Aprobaron una nueva Constitución para Malvinas y Argentina protestó

Fue impulsada por Gran Bretaña y aleja aún más la discusión por la soberanía.Por: Natasha Niebieskikwiat

El 1 de enero próximo entrará en vigencia la nueva constitución de Malvinas que la reina Isabel II aprobó este miércoles, según anunció ayer el Foreign Office. La medida desató un profundo rechazo en el gobierno argentino, dado que el texto ignora los reclamos que se hacen desde aquí ante los foros internacionales para que Londres acepte negociar la soberanía del archipiélago.

Poco después de que se difundiera la decisión del Reino Unido, el canciller Jorge Taiana consideró que "esta nueva acción unilateral británica constituye una flagrante violación del mandato que nos imponen las Naciones Unidas a los dos países en la disputa de soberanía sobre la cuestión de las Islas Malvinas".

A través de un comunicado de prensa difundio por la Cancillería, Taiana también confirmó que el Gobierno ha presentado una protesta formal ante el Reino Unido y que denunciará ante la comunidad internacional lo que consideró una "flagrante violación de la soberanía argentina y del derecho internacional" que, de acuerdo al ministro, demuestra que "el único objetivo que en definitiva, persigue el Reino Unido, otorgando y aprobando lo que denomina reformas, es perpetuar una anacrónica situación colonial", por "más que el Reino Unido se empeñe en evitar el uso de ese término usando sinónimos menos irritantes en pleno siglo XXI".

La llamada Orden de la Constitución de las islas Falklands 2008 fue aprobada por la Reina en su calidad de jefa de Estado.

Pero llama profundamente la atención un dato. Londres no le concedió al gobierno isleño su deseo expreso de restringir a los ciudadanos argentinos -aunque también a otras nacionalidades- la posibilidad de acceder al estatus de isleño, que el Ejecutivo malvinense quería extender exclusivamente a los británicos (Ver.........) Este punto figuró en el último borrador constitucional presentado a Londres por el legislativo, tal como Clarín había anticipado. Al mismo tiempo, el gobierno británico dejó sin modificaciones el derecho a la autodeterminación de las islas, que reconoce Naciones Unidas, pese a que Malvinas es un caso especial. Este derecho es invocado sólo a veces por los isleños, contradictorios en torno a su autoderminación, porque jamás querrían ver marcharse a las tropas británicas que desde el final de la guerra con Argentina ejercen su Defensa.

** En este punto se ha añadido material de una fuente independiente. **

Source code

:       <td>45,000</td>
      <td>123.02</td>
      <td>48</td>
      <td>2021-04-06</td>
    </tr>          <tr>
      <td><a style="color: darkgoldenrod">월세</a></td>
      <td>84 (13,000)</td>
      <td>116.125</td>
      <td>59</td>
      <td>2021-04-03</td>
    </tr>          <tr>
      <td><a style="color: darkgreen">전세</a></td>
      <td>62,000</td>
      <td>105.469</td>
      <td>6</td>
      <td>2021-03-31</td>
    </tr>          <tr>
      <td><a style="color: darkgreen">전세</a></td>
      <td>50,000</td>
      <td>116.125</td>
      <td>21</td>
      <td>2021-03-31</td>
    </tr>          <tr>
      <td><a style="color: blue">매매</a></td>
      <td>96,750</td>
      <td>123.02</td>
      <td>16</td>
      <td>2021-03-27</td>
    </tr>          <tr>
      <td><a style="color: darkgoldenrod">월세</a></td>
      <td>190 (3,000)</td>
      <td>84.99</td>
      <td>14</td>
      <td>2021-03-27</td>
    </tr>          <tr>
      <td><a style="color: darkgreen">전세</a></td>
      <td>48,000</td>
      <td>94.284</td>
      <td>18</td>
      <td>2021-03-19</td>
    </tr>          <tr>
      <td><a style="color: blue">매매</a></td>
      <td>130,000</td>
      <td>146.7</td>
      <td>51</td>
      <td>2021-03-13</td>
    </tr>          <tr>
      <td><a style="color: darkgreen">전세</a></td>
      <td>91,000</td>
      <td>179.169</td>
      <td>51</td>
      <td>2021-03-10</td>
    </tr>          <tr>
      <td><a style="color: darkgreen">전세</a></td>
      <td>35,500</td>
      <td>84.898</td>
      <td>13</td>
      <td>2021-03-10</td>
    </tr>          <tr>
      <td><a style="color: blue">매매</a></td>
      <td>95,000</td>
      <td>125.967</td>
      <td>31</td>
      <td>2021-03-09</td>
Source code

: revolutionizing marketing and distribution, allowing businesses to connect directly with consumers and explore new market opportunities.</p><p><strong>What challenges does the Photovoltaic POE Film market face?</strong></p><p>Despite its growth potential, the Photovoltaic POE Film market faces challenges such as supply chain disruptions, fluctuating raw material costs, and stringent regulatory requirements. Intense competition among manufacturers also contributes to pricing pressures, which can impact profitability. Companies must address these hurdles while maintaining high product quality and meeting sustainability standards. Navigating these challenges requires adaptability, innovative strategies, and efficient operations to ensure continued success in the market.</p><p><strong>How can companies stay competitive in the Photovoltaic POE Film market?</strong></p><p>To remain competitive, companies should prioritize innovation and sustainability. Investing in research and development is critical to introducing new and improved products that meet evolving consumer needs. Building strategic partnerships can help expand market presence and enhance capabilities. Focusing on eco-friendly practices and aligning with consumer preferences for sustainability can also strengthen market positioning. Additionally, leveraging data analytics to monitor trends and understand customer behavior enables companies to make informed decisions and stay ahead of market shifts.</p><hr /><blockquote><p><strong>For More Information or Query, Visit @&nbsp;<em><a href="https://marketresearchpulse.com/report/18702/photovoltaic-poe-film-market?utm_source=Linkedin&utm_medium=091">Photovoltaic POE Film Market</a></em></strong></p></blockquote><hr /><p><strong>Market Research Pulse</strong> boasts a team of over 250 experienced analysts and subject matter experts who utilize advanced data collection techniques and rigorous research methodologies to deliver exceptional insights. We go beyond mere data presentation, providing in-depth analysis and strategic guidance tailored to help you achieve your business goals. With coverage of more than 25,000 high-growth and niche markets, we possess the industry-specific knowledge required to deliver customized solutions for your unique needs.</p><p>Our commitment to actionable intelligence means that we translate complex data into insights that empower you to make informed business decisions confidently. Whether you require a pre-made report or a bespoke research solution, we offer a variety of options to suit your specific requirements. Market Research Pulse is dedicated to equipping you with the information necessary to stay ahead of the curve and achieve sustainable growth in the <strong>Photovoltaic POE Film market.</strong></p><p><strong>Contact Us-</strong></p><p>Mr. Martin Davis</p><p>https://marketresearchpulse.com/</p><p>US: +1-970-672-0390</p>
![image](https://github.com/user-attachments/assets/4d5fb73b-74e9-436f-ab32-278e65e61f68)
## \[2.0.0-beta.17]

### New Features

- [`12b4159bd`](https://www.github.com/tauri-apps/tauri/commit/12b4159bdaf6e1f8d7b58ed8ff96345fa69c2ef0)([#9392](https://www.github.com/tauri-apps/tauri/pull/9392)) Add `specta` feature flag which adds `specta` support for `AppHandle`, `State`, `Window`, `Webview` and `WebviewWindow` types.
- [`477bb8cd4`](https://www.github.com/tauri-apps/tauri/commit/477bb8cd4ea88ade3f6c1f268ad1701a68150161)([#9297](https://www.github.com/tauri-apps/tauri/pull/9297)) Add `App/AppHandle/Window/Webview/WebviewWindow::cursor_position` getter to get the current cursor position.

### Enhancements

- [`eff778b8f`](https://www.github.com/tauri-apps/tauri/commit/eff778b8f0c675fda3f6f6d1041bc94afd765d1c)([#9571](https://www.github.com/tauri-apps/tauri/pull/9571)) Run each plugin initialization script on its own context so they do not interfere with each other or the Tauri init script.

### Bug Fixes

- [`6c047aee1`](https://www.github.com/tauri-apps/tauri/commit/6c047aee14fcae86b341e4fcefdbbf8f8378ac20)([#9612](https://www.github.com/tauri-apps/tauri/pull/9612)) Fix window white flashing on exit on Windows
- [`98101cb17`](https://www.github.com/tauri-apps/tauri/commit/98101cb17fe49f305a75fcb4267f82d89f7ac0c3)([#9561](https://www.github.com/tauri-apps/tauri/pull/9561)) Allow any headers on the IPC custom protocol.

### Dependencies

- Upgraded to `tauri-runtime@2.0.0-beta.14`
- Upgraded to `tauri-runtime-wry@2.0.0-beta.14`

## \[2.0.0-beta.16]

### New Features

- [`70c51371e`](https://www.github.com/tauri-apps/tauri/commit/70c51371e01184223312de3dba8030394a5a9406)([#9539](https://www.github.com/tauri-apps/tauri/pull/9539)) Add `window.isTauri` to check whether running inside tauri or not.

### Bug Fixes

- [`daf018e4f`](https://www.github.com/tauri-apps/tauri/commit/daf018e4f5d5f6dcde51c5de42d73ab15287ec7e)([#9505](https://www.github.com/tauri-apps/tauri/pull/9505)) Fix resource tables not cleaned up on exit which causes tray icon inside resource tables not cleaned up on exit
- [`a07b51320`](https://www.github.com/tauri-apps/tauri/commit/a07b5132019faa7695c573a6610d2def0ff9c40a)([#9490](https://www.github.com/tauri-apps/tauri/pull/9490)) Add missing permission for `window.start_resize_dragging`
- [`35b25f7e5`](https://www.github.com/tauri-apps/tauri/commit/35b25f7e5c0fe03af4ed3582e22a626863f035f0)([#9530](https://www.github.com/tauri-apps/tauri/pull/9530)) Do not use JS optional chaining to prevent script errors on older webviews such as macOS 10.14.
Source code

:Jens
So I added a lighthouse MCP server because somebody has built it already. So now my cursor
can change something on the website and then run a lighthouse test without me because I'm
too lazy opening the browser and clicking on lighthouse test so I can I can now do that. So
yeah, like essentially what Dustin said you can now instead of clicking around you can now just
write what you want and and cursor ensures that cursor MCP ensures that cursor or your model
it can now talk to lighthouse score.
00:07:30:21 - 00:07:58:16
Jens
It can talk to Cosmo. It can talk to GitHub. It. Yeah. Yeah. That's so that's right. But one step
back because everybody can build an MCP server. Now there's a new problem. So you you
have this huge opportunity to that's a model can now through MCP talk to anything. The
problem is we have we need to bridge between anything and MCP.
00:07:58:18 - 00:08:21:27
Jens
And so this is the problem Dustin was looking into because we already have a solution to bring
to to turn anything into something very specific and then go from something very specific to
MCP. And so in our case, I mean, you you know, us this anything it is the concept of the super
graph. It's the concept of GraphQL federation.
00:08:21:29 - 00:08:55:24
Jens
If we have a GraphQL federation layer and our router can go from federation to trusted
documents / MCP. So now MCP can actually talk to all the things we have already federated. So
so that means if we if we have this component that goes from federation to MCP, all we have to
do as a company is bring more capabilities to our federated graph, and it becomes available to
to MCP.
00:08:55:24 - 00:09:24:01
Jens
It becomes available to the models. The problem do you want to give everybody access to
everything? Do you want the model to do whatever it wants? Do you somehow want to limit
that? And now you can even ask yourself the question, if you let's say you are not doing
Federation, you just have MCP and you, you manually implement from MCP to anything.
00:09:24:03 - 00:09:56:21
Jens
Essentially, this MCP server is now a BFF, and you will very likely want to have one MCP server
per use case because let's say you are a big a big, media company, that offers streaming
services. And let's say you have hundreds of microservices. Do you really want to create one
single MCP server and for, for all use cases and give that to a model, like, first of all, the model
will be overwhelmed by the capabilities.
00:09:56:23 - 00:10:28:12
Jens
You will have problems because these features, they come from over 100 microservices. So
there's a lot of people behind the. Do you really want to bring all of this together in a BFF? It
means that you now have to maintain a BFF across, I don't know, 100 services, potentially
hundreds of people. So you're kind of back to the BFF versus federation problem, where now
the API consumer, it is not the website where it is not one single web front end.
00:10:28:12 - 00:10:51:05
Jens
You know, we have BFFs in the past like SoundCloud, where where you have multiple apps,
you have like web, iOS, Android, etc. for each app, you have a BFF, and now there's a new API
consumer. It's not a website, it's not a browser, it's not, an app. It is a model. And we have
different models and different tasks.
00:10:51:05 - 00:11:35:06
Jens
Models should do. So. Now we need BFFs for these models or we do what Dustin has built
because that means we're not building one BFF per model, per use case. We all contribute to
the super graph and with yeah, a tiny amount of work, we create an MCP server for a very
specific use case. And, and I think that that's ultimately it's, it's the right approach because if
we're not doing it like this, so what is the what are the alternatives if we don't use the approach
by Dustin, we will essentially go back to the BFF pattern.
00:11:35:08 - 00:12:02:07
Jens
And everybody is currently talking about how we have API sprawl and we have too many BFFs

Desde hace al menos ocho años, isleños y británicos negocian modificar la constitución de Malvinas, que data de 1985. Aquel texto, aprobado dos años después de la victoria del Reino Unido sobre la Argentina en la guerra de 1982, le concedió a islas una enorme autonomía política y económica, no exenta de tensiones con Londres sobre el uso de esos derechos.

Según expresó ayer la secretaria de Estado británica, Gillian Merron, la nueva constitución de Malvinas es un instrumento que reforzará la "democracia local" al tiempo que retiene suficientes poderes para que el gobierno británico proteja los intereses de este país y asegure la buena gobernanza del territorio".Es que si no fuera por el desconocimiento británico de los reclamos históricos que hace la Argentina, y de los llamados de la comunidad internacional a que lo haga, la constitución que Malvinas estrenará en enero, no sería sino la adaptación de un viejo texto al de los tiempos que corren. De hecho, la nueva constitución incorporará mecanismos de transparencia para las cuentas públicas, más la contemplación de convenciones internacionales como las que hacen al respeto a los derechos humanos. Al mismo tiempo, clarifica la división de poderes entre el Ejecutivo local y el gobernador británico de las islas, que es siempre un funcionario del Foreign Office.